Note that CMake only models “rpath” as a concept (arguably CMake should have been named RUNTIME_LIBRARY_SEARCH_PATHS or something, but that ship sailed long ago); linkers started defaulting to DT_RUNPATH rather than DT_RPATH ELF entries years ago (all with the same flags).


I think the way CMake handles it is appropriate but it might be worth adding a note to the RPATH wike page I linked above. I’ve seen that page reference in several places discussing RPATH vs RUNPATH since it does a good job differentiating between RPATH and RUNPATH. But then it starts using the word RPATH everywhere. It would be helpful to mention in the “CMake and the RPATH” section that whether RPATH or RUNPATH is used is determined by the linker.
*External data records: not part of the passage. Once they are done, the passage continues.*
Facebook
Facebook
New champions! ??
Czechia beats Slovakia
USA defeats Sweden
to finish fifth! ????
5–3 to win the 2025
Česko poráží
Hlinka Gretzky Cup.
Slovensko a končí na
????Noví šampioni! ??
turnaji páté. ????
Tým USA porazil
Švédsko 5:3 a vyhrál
I agree. If someone wants to make that documentation page, I can help review it.

It needs to be made by someone who actually knows how this part of CMake works. Is there likely to be such a person outside Kitware?

LWN has published an article on how library loading works:

Though it kind of glosses over the library search procedure (though I’ve found man 8 ld-linux to be very useful for that).

For documentation, I have found that getting at least a pass over it by a non-expert helps to keep it useful for non-experts. For something like this, I think that describing how it works at all first gives the proper context for the knobs CMake offers abstractions for controlling it (with other things left to platform-specific flags which might be documented for the common use cases).

I’ll be the first to volunteer to make such an editorial pass. I volunteer!

Sure, but it’s not CMake’s job to document that. What’s missing from CMake’s documentation is simply what CMake does with these variable settings.

I agree; links to these resources may be useful rather than restated in CMake’s documentation. Note that library search is highly relevant to CMake and background is probably far more useful than “how symbols get located at an address”. Things like “why does CMake warn about not being able to make a reliable RPATH ordering?” truly need the background context to really make sense.

SGTM. Also there should be some description of the high-level uniform programmer experience CMake is trying to create by handling these different platforms in specific ways.

The last part of my “Deep CMake For Library Authors” deals specifically with RPATH and RUNPATH, including reference to the equivalent on macOS.